> [EXERCISE REQUIREMENTS]: Pick out every line in the items that contains the string "skFitSpline", matching case exactly.

> [INFORMATION SUPPLIED]:
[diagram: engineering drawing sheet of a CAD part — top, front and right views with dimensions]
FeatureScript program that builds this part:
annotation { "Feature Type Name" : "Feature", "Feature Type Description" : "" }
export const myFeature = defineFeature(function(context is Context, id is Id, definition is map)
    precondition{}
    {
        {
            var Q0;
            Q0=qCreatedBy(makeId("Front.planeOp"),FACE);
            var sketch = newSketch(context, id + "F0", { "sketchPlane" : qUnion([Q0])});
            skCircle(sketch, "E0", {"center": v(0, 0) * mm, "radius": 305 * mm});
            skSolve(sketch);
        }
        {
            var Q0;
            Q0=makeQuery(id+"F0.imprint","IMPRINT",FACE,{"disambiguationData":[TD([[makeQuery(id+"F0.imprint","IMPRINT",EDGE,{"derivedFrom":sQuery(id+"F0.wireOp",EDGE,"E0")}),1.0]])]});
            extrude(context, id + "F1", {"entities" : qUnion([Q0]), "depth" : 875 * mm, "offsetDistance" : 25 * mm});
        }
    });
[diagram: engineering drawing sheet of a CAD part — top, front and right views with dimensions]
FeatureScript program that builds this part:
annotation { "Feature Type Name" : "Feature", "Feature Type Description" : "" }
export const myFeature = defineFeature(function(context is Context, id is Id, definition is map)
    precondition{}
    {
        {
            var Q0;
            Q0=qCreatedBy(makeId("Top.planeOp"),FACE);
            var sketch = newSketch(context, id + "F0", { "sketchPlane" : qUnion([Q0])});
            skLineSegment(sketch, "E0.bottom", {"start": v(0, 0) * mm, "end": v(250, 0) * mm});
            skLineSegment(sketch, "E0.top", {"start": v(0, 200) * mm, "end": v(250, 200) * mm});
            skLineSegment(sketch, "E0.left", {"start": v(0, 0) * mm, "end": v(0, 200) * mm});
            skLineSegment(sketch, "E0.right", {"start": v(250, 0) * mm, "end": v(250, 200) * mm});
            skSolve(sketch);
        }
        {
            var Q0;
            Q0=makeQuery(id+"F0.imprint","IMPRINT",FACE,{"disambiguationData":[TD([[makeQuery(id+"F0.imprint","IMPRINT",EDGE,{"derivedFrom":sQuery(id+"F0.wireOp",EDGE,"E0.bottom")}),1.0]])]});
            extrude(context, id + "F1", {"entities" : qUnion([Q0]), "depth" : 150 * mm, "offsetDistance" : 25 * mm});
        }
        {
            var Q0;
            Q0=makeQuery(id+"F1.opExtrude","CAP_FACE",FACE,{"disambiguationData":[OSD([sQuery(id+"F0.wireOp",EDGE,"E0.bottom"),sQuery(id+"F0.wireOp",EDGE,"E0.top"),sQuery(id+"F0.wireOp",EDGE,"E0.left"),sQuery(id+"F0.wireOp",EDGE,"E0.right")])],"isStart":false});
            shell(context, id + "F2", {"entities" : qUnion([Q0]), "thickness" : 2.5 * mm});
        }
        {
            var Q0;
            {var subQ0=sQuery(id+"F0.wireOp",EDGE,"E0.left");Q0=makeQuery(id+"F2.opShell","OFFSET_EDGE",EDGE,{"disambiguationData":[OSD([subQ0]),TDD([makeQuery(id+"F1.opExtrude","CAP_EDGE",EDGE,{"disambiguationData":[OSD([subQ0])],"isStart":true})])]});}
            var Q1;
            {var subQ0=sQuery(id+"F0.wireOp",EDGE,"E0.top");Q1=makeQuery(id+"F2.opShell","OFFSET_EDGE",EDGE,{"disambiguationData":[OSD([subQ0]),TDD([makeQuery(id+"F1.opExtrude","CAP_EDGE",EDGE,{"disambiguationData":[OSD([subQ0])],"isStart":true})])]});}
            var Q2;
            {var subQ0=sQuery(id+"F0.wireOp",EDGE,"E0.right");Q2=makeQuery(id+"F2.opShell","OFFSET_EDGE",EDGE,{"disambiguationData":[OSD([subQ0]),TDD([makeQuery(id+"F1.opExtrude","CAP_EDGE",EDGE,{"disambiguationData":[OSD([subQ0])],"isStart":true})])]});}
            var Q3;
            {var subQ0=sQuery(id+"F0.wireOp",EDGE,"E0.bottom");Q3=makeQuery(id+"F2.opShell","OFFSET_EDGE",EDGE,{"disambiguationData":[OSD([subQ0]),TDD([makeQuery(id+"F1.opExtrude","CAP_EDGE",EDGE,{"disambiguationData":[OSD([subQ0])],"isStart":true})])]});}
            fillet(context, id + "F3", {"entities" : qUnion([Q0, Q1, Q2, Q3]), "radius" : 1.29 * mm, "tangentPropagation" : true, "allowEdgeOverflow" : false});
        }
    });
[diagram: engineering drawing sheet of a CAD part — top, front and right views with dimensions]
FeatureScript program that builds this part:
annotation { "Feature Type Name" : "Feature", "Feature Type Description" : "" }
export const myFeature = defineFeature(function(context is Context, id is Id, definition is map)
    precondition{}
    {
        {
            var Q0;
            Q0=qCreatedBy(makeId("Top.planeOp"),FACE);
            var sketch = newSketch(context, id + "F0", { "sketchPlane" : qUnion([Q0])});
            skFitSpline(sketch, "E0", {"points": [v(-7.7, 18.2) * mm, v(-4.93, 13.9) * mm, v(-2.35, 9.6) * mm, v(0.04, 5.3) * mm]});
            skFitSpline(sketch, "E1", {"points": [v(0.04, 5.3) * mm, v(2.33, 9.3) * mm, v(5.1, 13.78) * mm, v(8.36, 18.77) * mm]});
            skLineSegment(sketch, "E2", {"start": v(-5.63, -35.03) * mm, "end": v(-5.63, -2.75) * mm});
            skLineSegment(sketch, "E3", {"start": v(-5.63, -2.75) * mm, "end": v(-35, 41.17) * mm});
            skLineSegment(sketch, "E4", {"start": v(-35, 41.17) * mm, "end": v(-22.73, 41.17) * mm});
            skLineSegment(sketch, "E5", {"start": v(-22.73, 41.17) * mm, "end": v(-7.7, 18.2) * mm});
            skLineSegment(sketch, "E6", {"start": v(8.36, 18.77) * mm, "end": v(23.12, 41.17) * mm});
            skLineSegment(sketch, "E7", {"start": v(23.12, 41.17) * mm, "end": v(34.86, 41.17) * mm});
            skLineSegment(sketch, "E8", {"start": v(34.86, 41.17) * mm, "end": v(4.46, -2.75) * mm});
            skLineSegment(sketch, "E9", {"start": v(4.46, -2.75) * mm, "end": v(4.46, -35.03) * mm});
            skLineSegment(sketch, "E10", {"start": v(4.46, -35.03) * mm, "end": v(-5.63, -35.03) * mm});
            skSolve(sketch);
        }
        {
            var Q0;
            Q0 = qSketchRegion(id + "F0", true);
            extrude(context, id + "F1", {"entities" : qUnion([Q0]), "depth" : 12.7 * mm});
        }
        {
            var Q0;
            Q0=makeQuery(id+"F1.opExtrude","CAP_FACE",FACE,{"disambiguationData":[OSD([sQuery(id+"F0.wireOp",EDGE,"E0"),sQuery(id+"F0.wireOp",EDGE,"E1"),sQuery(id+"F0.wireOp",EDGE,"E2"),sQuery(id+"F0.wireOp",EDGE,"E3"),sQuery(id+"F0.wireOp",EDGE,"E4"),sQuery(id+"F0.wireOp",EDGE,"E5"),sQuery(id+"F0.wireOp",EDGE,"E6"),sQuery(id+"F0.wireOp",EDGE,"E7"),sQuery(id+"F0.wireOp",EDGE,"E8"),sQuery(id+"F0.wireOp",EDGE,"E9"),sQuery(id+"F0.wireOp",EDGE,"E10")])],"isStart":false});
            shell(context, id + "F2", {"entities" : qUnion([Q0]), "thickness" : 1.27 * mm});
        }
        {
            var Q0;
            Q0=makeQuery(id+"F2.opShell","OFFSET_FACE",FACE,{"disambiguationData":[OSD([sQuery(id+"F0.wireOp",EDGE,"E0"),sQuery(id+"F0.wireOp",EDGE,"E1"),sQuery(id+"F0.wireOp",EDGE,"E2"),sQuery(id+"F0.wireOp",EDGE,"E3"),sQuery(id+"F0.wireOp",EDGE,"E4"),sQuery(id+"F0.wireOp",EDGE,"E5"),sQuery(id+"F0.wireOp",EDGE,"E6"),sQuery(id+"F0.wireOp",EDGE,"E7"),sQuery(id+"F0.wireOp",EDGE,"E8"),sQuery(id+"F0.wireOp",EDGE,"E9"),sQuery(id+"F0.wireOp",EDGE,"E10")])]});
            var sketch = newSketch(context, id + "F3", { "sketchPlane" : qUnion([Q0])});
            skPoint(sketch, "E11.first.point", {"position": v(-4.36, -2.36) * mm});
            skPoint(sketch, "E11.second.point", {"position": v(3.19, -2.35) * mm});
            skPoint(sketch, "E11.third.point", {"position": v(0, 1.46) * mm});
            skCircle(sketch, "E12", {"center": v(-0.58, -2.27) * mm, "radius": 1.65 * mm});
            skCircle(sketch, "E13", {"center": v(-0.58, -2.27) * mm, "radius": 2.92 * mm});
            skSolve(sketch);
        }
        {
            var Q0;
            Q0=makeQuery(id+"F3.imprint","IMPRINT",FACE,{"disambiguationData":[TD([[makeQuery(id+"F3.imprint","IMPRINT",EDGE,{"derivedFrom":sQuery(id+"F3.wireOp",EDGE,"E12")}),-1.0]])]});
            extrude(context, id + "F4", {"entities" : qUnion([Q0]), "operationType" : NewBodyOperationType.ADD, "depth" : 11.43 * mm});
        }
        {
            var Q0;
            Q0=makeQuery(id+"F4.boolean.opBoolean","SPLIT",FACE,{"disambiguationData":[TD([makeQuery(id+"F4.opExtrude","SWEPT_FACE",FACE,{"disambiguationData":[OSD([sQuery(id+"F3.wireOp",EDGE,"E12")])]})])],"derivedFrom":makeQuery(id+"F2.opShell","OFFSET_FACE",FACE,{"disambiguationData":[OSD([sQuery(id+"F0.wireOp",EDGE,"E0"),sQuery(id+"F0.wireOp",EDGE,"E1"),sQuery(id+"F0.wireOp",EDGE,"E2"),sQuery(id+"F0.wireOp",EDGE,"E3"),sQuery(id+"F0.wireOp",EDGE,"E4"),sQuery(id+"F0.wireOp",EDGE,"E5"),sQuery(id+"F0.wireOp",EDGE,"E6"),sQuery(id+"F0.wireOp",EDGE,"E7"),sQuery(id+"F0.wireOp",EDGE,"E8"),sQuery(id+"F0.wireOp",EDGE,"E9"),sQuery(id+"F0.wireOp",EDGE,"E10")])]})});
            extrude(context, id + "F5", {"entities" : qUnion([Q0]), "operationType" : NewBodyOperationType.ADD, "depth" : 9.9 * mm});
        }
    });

> [FINISHED EXERCISE]:
            skFitSpline(sketch, "E0", {"points": [v(-7.7, 18.2) * mm, v(-4.93, 13.9) * mm, v(-2.35, 9.6) * mm, v(0.04, 5.3) * mm]});
            skFitSpline(sketch, "E1", {"points": [v(0.04, 5.3) * mm, v(2.33, 9.3) * mm, v(5.1, 13.78) * mm, v(8.36, 18.77) * mm]});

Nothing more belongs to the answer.